* Task instructions *
Pull every line containing "reward" from the entries.

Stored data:
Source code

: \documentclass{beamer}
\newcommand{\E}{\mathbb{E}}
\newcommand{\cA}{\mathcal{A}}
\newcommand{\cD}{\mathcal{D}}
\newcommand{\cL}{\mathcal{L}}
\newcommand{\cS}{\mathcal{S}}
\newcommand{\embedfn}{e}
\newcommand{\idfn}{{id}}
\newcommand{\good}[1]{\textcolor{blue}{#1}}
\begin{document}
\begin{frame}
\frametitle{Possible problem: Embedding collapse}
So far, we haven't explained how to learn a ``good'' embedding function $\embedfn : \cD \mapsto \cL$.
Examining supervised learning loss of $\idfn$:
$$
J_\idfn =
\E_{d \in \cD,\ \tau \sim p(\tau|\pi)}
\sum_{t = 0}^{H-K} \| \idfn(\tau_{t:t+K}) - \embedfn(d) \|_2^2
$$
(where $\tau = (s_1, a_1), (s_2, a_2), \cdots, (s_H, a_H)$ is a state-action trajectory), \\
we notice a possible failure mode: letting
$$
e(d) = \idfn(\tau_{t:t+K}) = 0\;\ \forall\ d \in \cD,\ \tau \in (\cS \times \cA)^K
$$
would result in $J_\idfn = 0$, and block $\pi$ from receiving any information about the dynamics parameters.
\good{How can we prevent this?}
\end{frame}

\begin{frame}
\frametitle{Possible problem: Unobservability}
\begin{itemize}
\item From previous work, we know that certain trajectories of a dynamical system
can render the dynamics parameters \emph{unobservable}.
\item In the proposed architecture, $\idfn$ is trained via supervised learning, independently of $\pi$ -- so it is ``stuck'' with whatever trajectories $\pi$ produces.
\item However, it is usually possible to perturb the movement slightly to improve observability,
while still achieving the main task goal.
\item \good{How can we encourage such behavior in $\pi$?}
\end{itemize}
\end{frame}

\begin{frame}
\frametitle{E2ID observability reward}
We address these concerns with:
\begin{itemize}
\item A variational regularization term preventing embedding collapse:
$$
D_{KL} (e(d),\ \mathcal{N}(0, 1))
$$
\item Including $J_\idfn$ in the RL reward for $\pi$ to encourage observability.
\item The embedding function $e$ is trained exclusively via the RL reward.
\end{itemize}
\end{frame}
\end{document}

* The completed task *
\frametitle{E2ID observability reward}
\item Including $J_\idfn$ in the RL reward for $\pi$ to encourage observability.
\item The embedding function $e$ is trained exclusively via the RL reward.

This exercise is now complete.